Caroline described her time as an MP as: “an extraordinary few months.” She continued: “I’ve been a member of the European Parliament for over ten years, but nothing quite compares to the weirdness of Westminster.” Weird, it may be, but exciting it certainly is. Almost as soon as we met, Caroline told me: ‘‘There is something particular about green politics. Just to be part of that whole passion and enthusiasm is very, very exciting.’’

Caroline did, however, admit that she finds the government lecturing individuals about changing their lifestyles “deeply frustrating.”  She explained: “I mean, if they can change then of course they should, but government has got to make it easier.”

So, is Caroline herself the stereotypical ‘super-green’? ‘‘We do try and do green things in the home,” she said. “Just the obvious things: properly insulating the house, energy efficient light-bulbs and so on. But, sometimes I kind of feel that it’s wrong for greens to try and set themselves up as some kind of ‘model’.

————————

_Work instructions_
**a.** List each verb the interview excerpt uses to introduce or report something Caroline says, in the order they appear.
**b.** Carry on the interview excerpt about Caroline from the point where it ends.
The records have nothing to do with this text.

_Source material_
————————

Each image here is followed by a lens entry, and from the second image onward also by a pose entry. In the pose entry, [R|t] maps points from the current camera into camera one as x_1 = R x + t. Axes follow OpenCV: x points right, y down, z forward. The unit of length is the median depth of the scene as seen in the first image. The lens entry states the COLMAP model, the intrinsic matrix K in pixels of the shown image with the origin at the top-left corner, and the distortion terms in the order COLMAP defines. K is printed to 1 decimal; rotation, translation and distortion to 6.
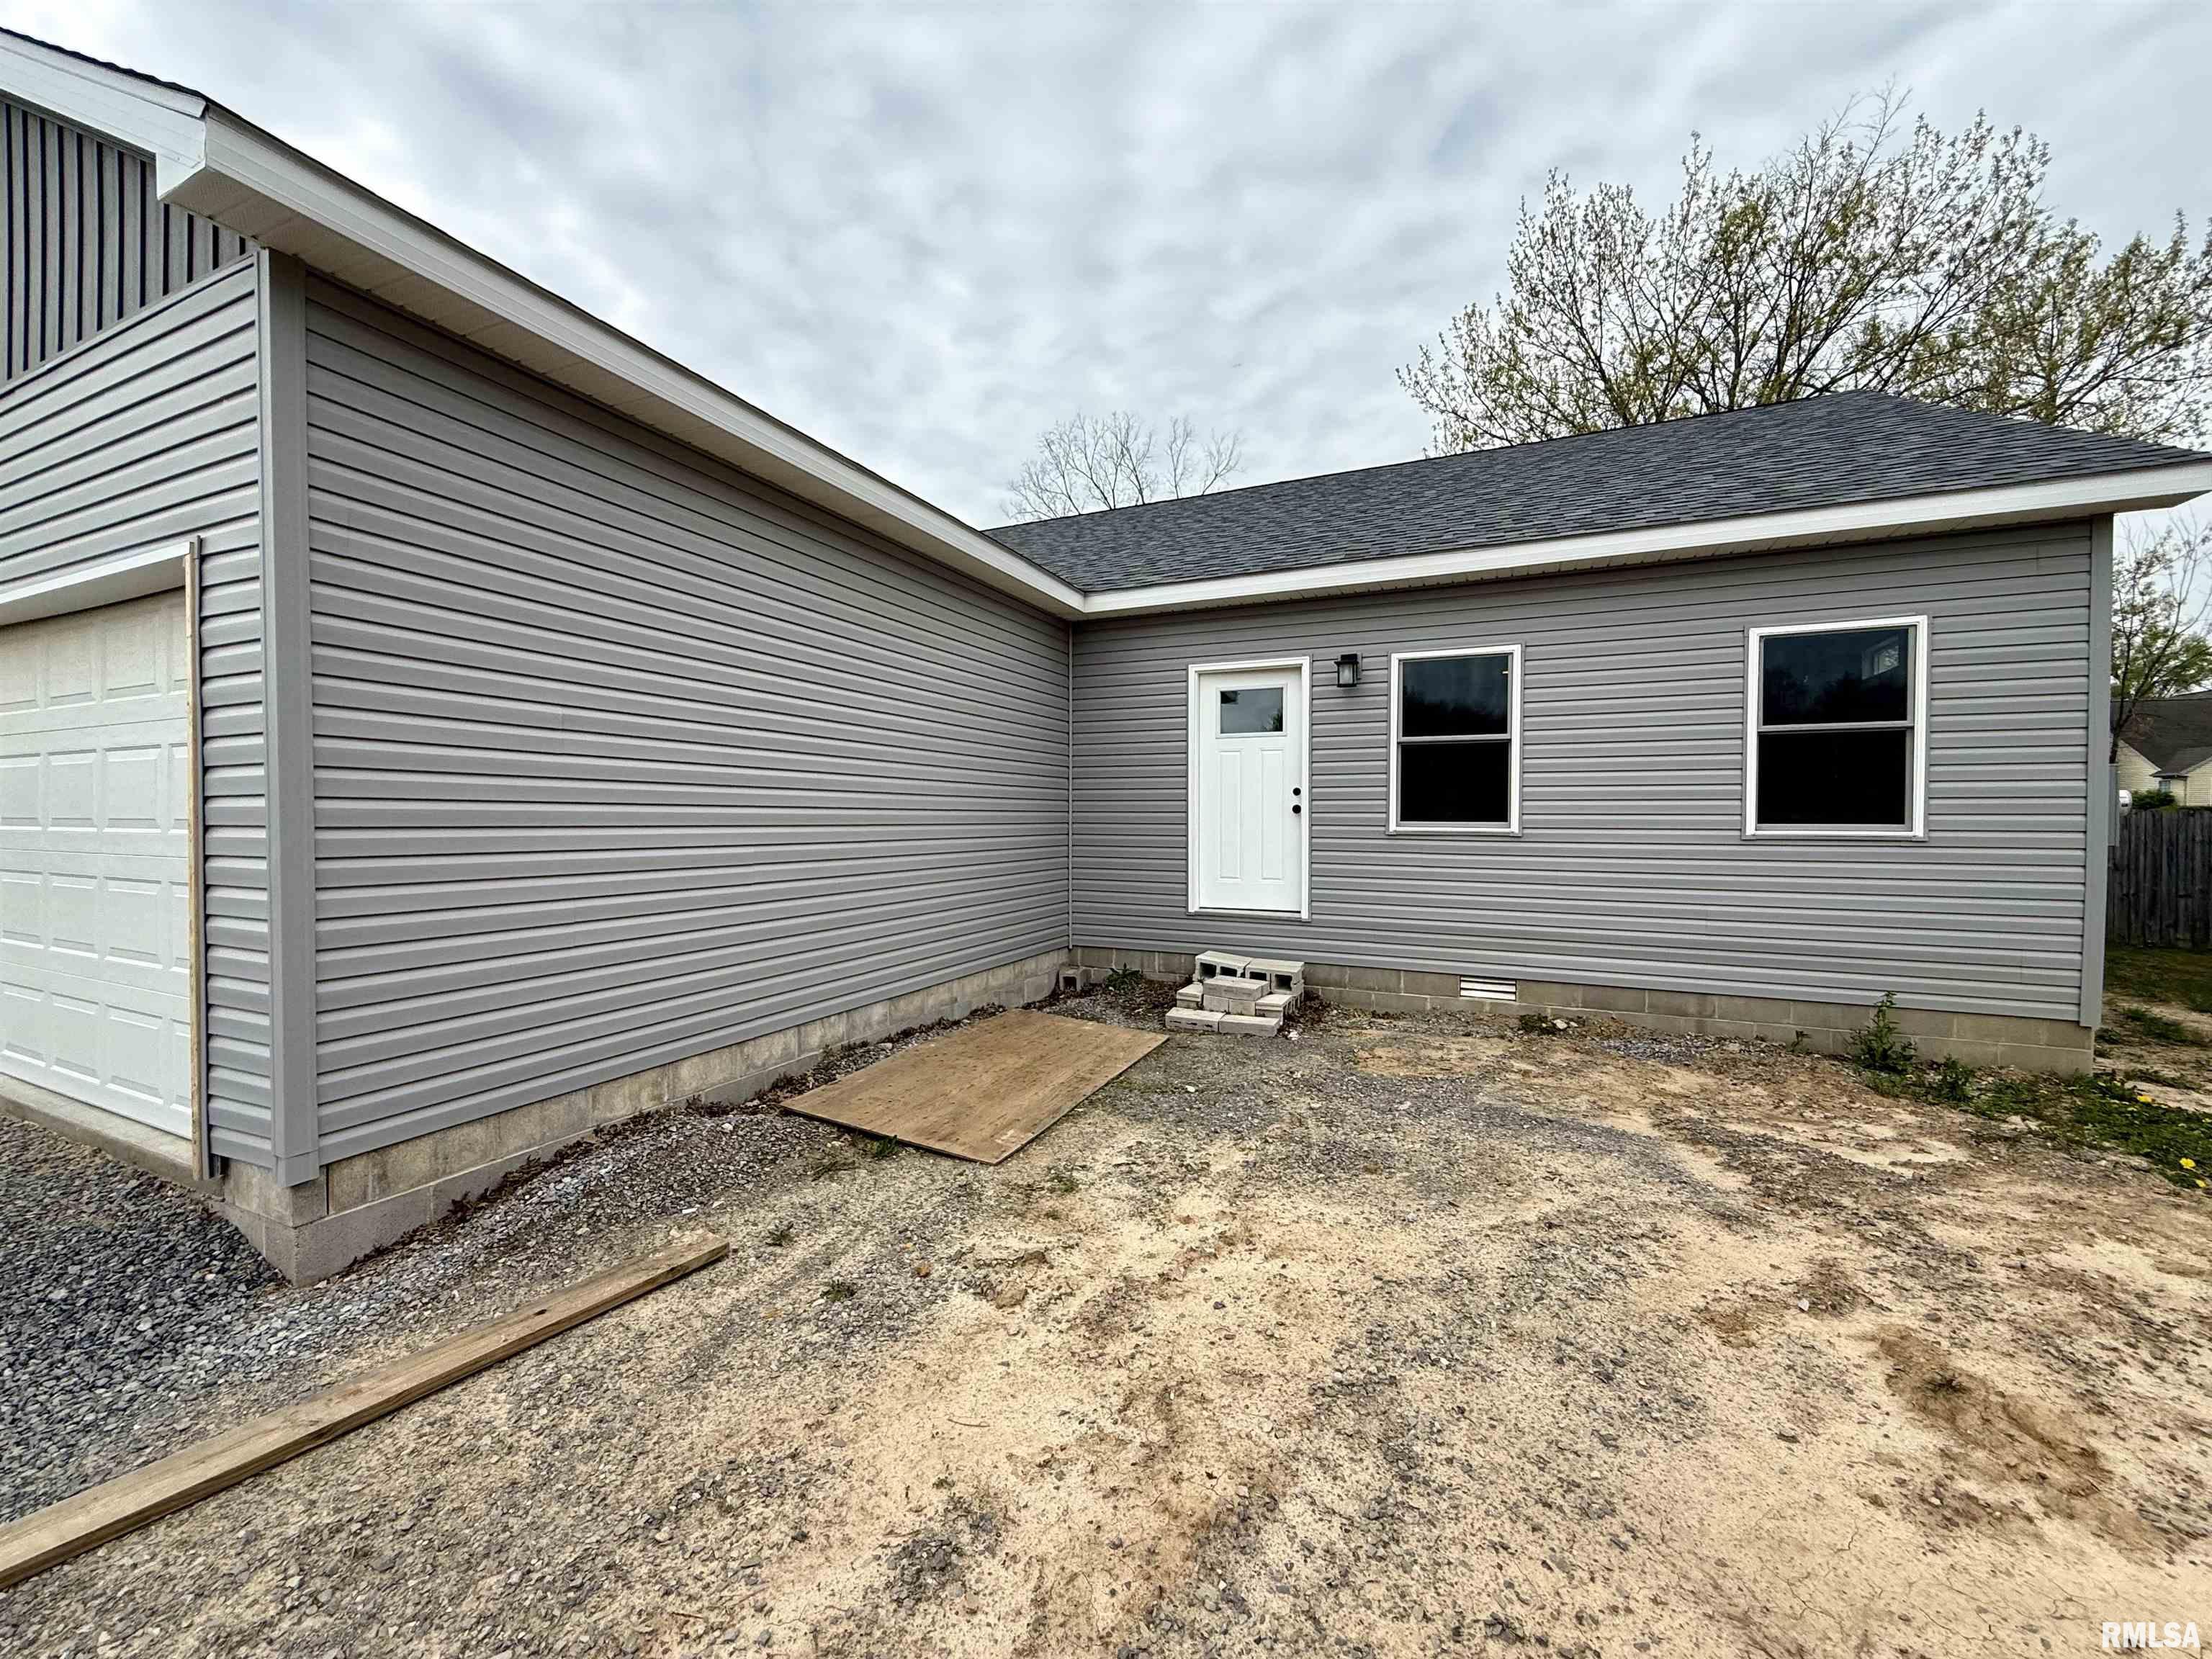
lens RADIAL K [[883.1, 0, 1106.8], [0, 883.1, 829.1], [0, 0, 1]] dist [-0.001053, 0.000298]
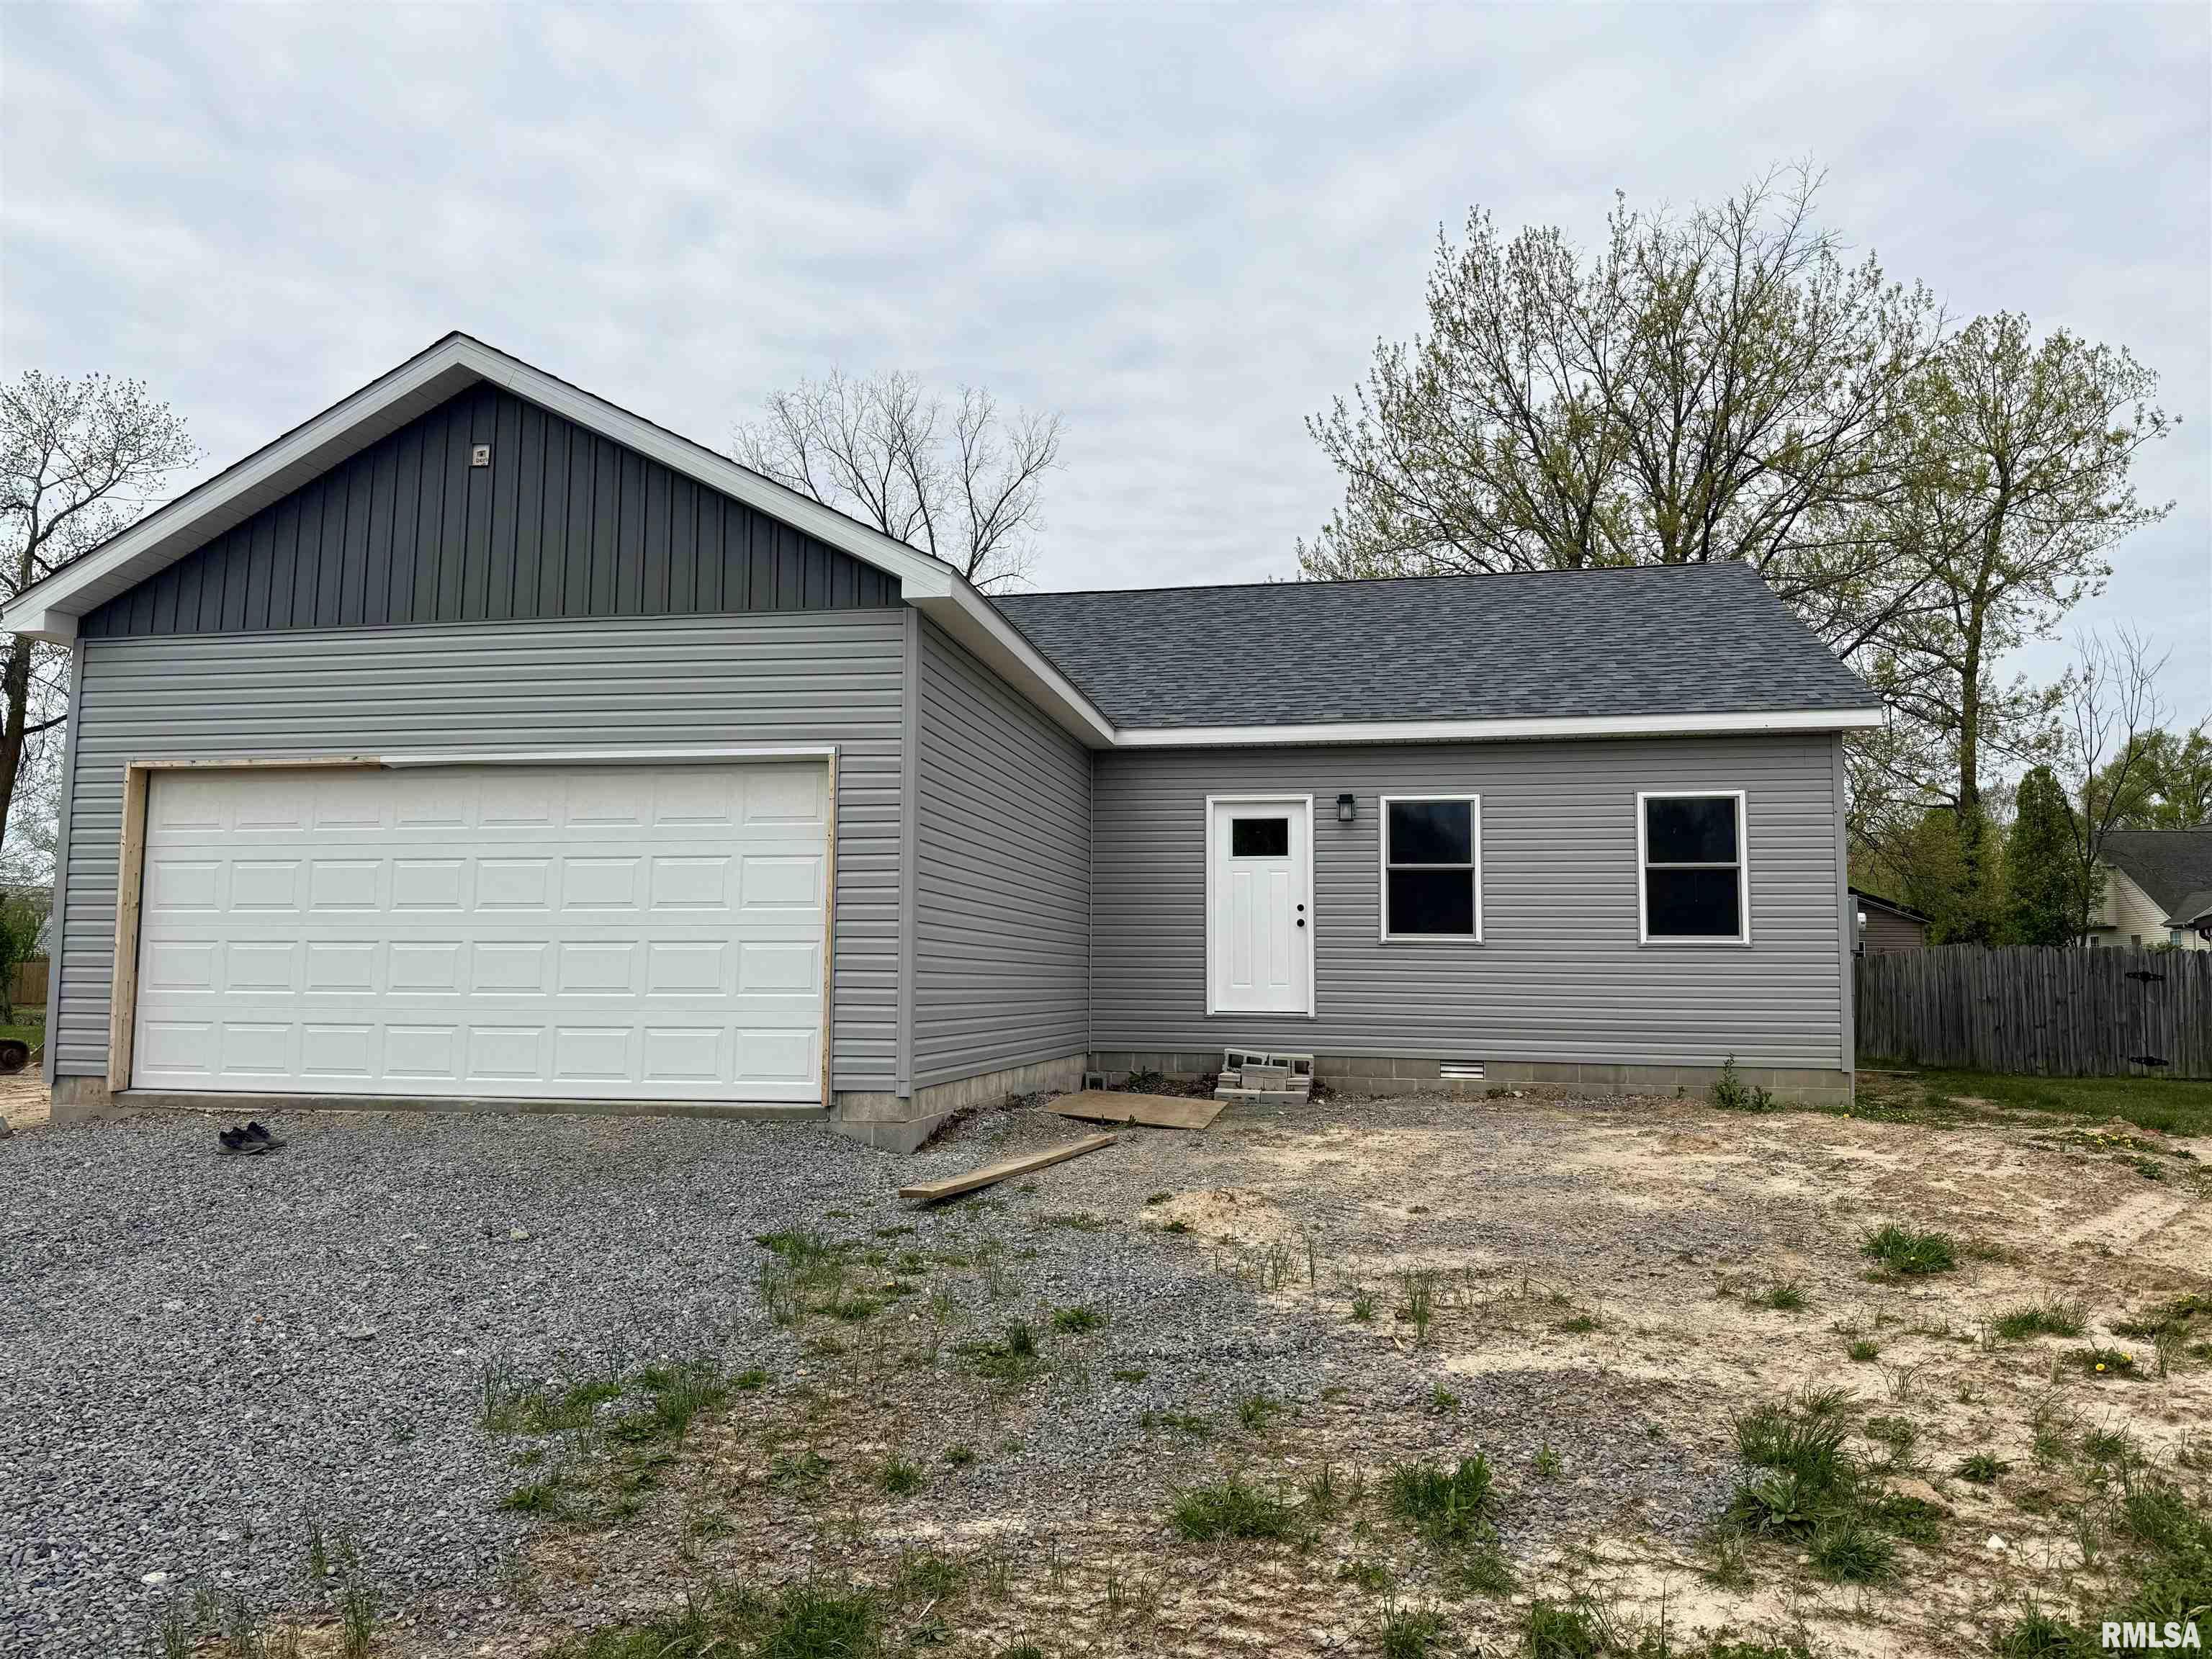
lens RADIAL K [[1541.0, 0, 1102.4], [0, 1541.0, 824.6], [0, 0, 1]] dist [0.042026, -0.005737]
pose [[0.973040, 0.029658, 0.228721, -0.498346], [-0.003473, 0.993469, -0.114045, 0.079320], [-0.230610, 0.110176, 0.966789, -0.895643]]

————————

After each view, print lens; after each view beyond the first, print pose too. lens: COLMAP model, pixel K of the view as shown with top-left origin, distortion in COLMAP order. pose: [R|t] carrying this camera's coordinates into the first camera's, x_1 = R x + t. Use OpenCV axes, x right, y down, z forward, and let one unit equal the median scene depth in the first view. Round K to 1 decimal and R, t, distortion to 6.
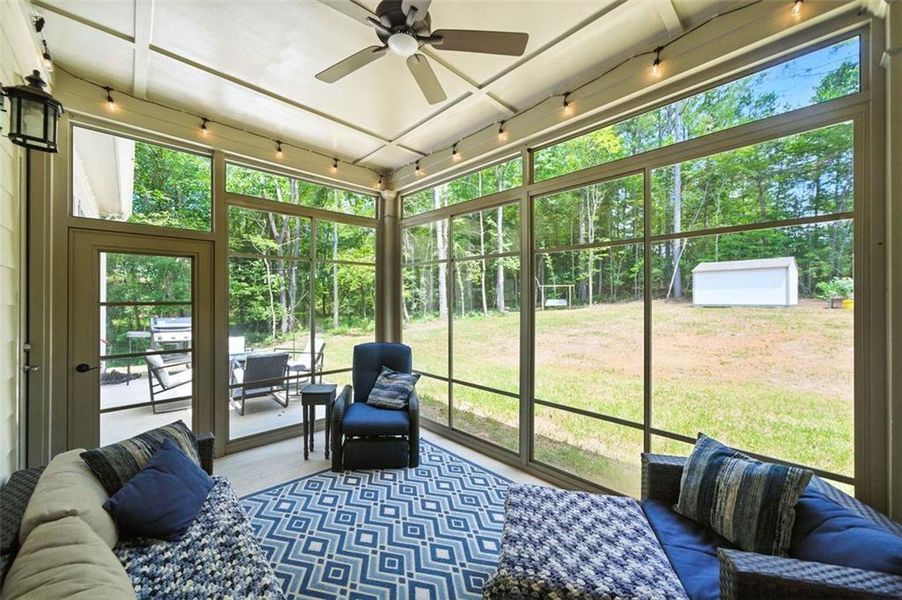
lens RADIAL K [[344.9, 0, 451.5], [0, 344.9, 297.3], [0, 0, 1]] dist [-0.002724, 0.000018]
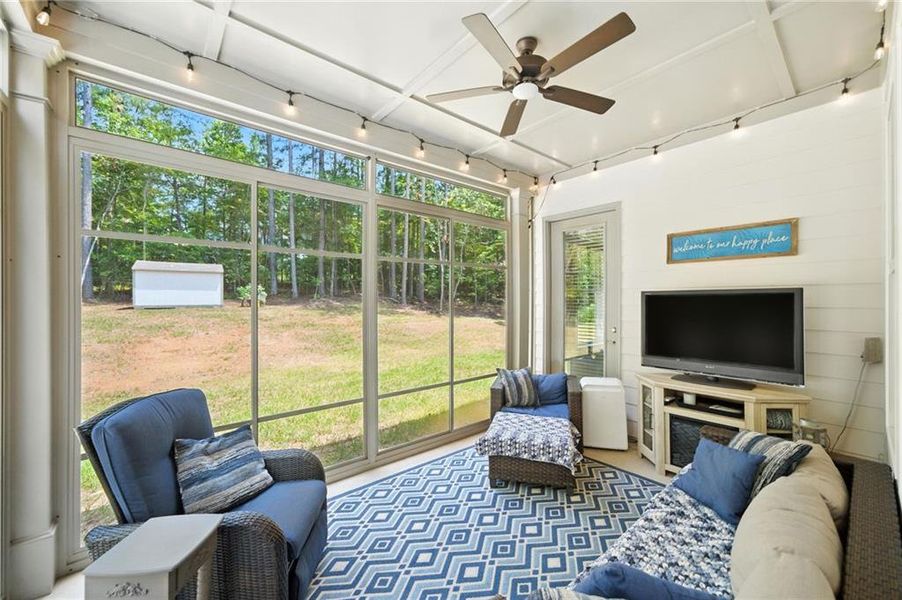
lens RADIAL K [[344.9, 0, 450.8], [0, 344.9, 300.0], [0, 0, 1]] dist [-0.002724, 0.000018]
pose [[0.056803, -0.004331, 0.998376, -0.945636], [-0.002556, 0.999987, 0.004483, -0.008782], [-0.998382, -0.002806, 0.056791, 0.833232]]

————————

_Numbered responses_
**a.** described, continued, told, admit, explained, said

**b.**
“What we need from government is for them to make it easier for everyone to lead green lifestyles. Other parties will say they care about the environment, but actually what they are doing is adding a few green tinges to business as usual.’’

Caroline’s interest in the Green Party was inspired by Jonathon Porritt’s Seeing Green in 1986. “It was a real light bulb moment,” she explained. “I was doing a PhD at the time in 16th century literature, but the Green Party, being very poor, were looking for a press officer on a tiny salary.’’ And so Caroline’s journey into Green politics began.

When questioned, Caroline did not hold back on scrutinising Parliament. She called it: “undemocratic and untransparent,” and when asked how her experience there has been, she replied: “Shocking… to see how extraordinarily inefficient it is.”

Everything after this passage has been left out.